If you’re looking to amp up your commute, Citi Bike has a new—well, sort of—option to zip you across the boroughs. The bike-sharing service’s popular e-bikes returned Wednesday, 10 months after the pedal-assist two-wheelers were pulled due to a braking issue that sent some riders flying.
As of this week, Citi Bike has begun adding “several hundred” e-bikes to its network of 900 stations in New York City; the rollout will gradually increase over the next months, with 1,000 e-bikes coming to city streets by the end of 2020.
Citi Bike, which is owned by Lyft, was forced to remove the pedal-assist bikes last April after people were injured due to malfunctioning front brakes. The company says that new modifications to the bike’s design have resolved the issue: The revamped version operates with a rear-hub motor that runs on a battery attached to the bike’s roughly 60-pound frame. Instead of pushing a button to start the motor, these e-bikes will always be on.
A trip on an e-bike will cost 10 cents per minute for Citi Bike subscribers (an annual subscription is $169), 5 cents per minute for reduced fare subscribers, and 15 cents per minute for those without a subscription. Citi Bike has yet to master a way to charge the bikes at docking stations, meaning workers will have to manually take the drained vehicles offline to juice them back up. The battery lasts for about 30 miles and can send commuters zipping at top speeds of 18 miles per hour.
The return of the pedal assist Citi Bikes comes as the city works to beef up biking infrastructure across the boroughs through Mayor Bill de Blasio’s Green Wave plan.

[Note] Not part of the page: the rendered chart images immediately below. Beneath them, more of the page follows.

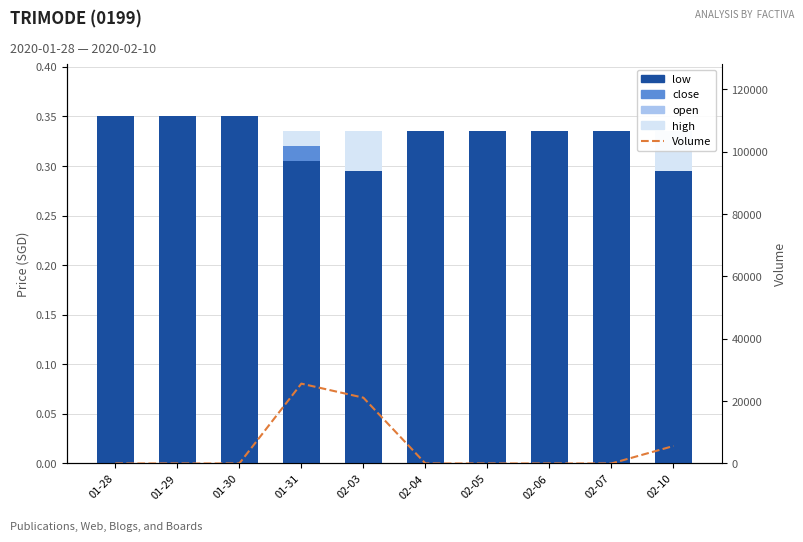

Is the value of Volume at 02-05 greater than the value of low at 02-10?

No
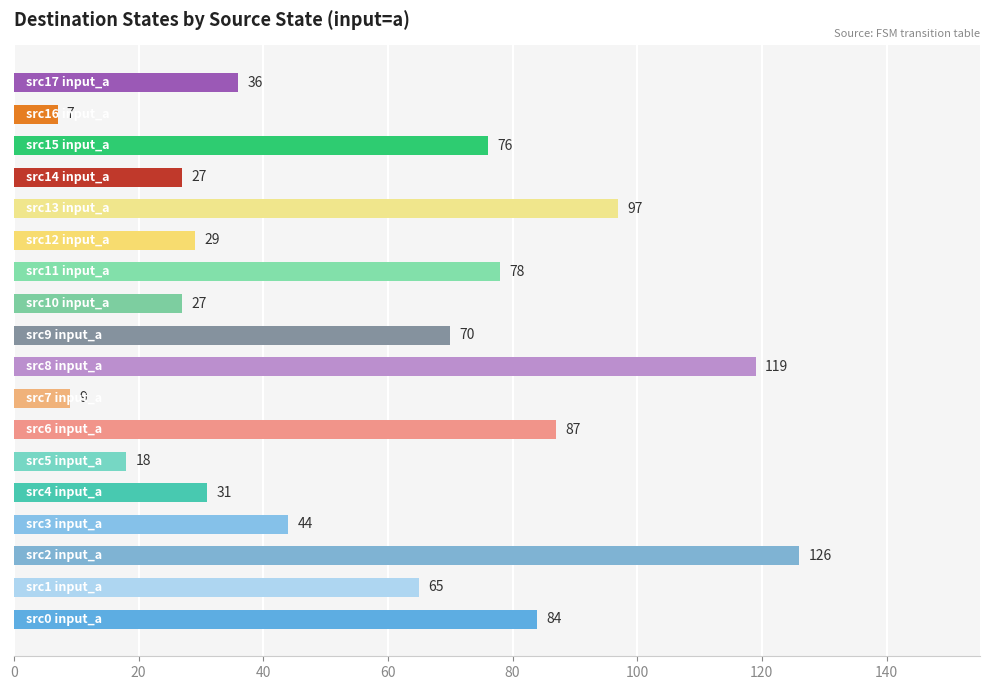

What is the difference between the maximum and minimum values?

119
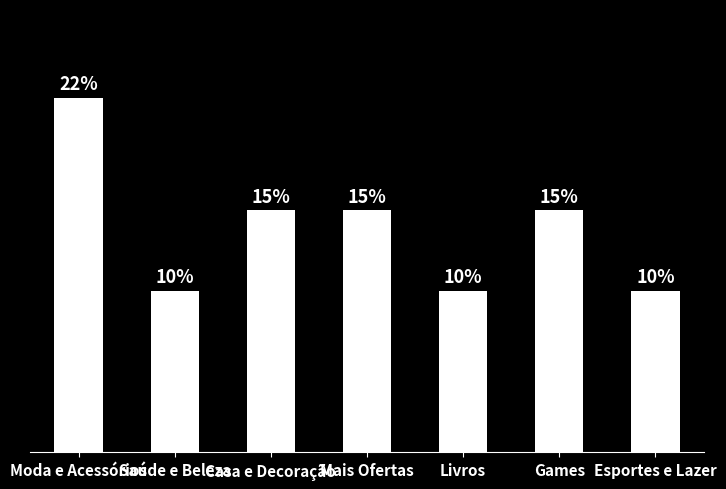

Which has a higher value, Esportes e Lazer or Games?

Games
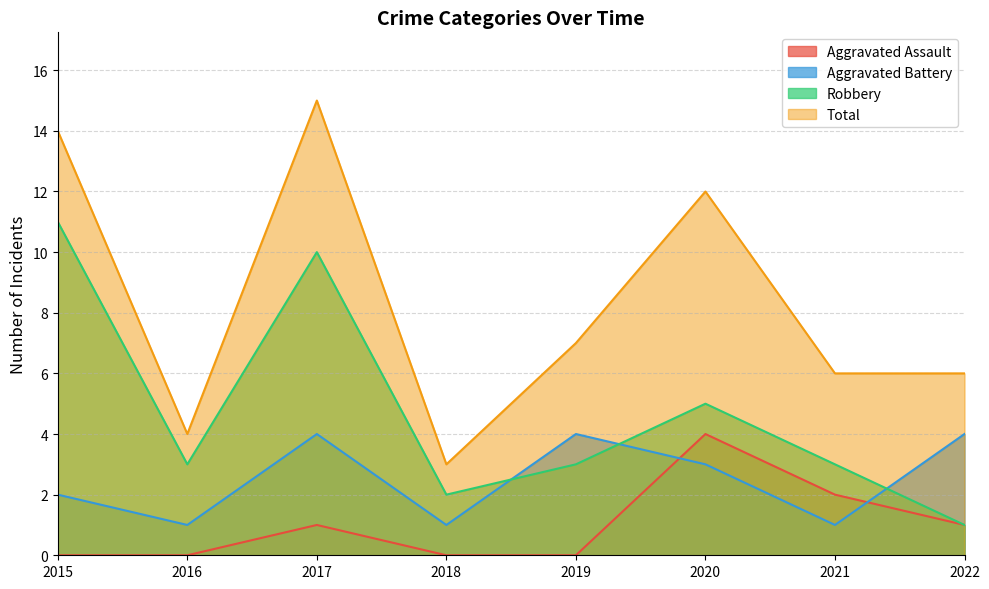

How many values in the Robbery series exceed 3?

3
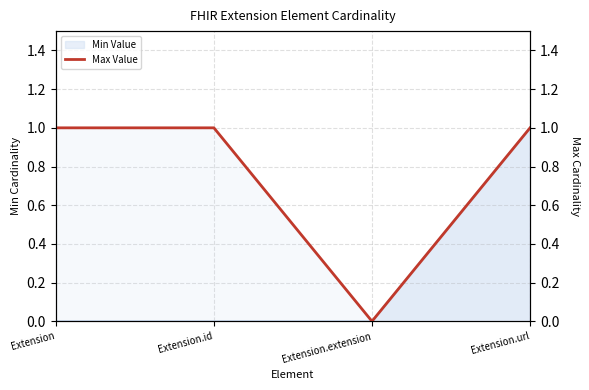

Count the values in the range 1 to 2.

3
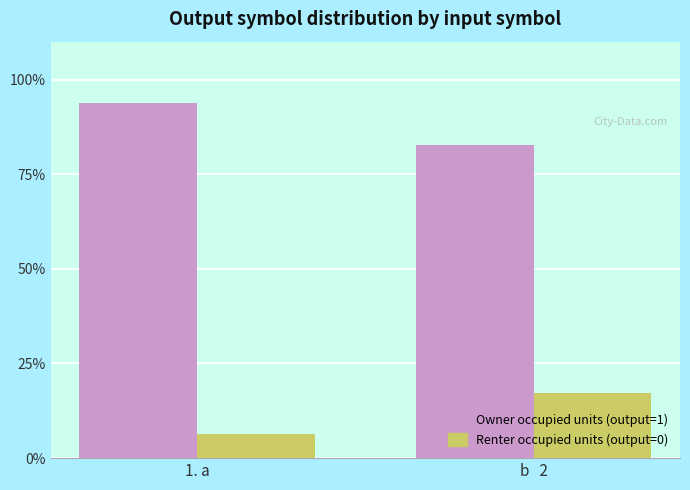

List the series in order of their overall mean, highest first.

Owner occupied units (output=1), Renter occupied units (output=0)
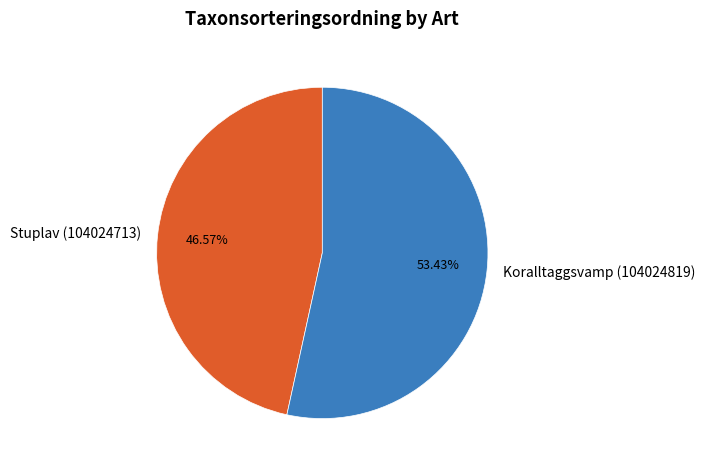

To the nearest percent, what percentage of the pie is Koralltaggsvamp (104024819)?

53%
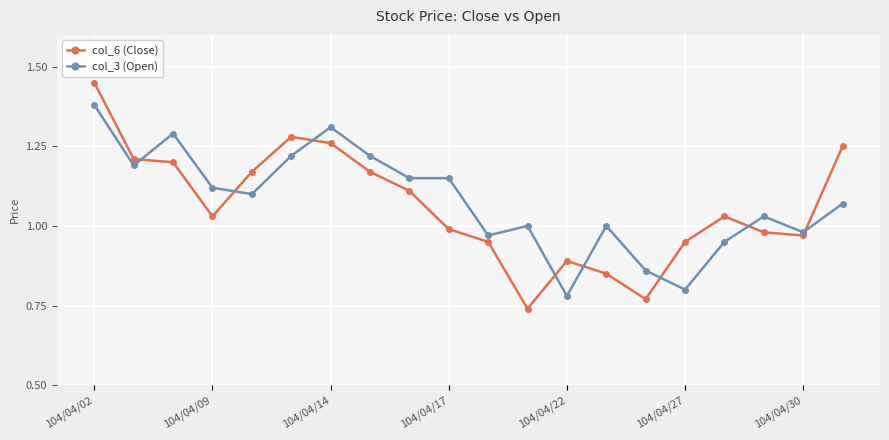

What are all the series names shown in the legend?

col_6 (Close), col_3 (Open)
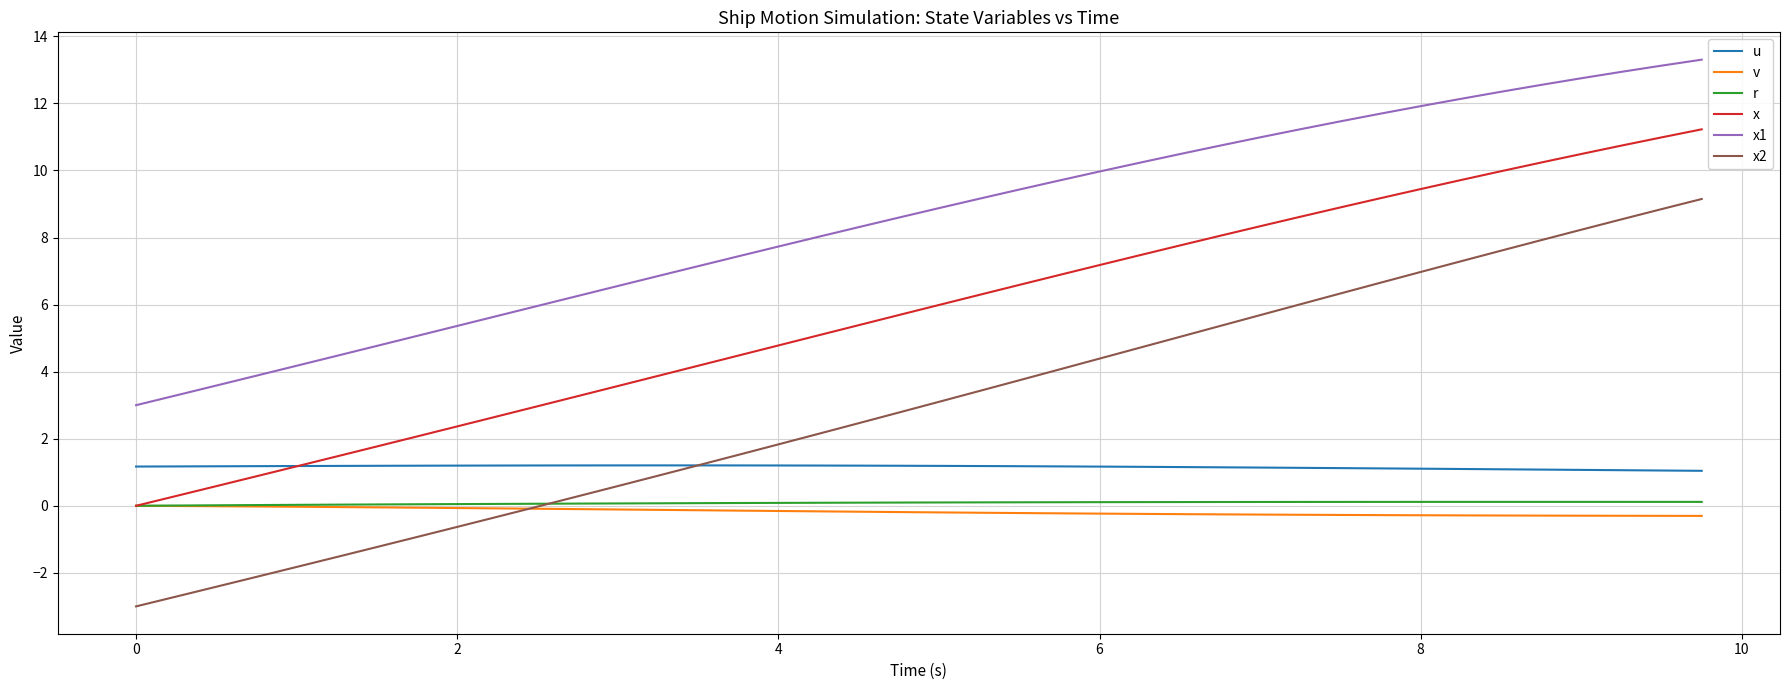

Which series has the largest range (max minus min)?

x2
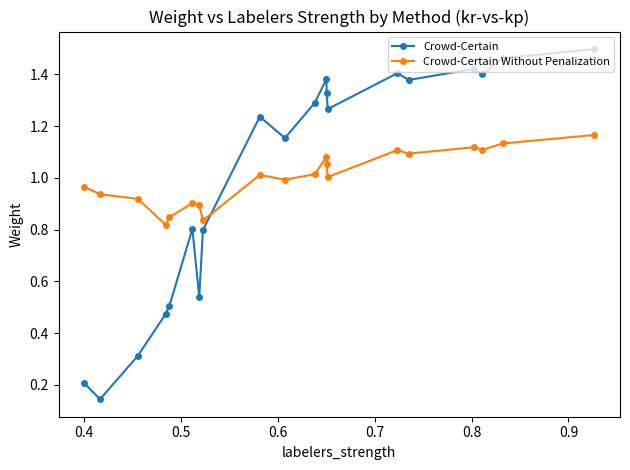

What is the value of the Crowd-Certain point at the 3rd from the left?

0.3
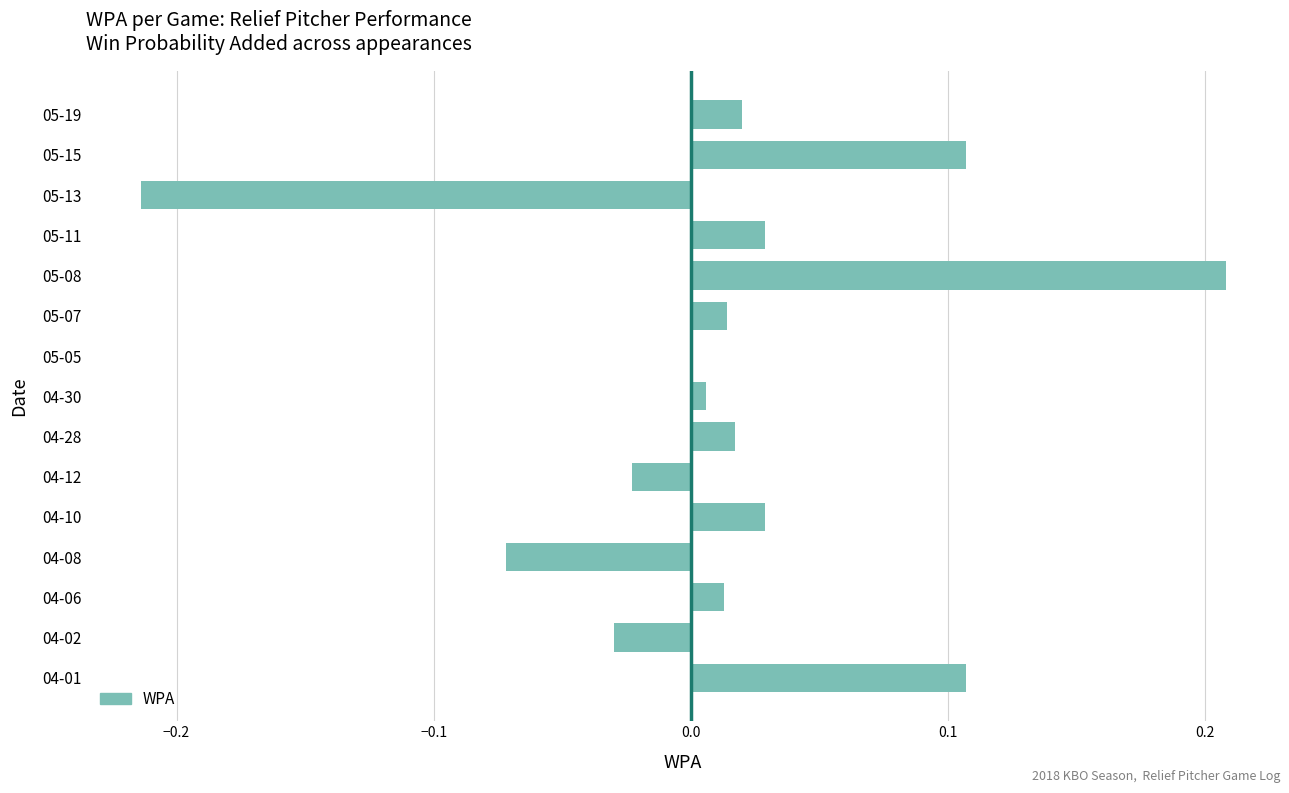

Between 04-08 and 05-07, which is larger?

05-07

The $58.4 million effort launched last July after a spate of cyclists deaths on the city streets.
In a “progress report” released this week, the city’s Department of Transportation (DOT) announced that it rolled out 21.4 miles of protected bike lanes last year, a mix of lanes with bollards, medians, and parked cars for seperation. Much of that work focuses on 10 Brooklyn and Queens community board that have high rates of cyclists deaths or injuries and limited infrastructure, such as Elmhurst, Flatbush, and Midwood.
Under the program the city also committed to installing 30 new miles of protected lanes in 2020, including 10 miles in Manhattan. Those projects include completing the Central Park West northbound lanes, and bringing the Sixth Avenue northbound lane through Midtown to Central Park.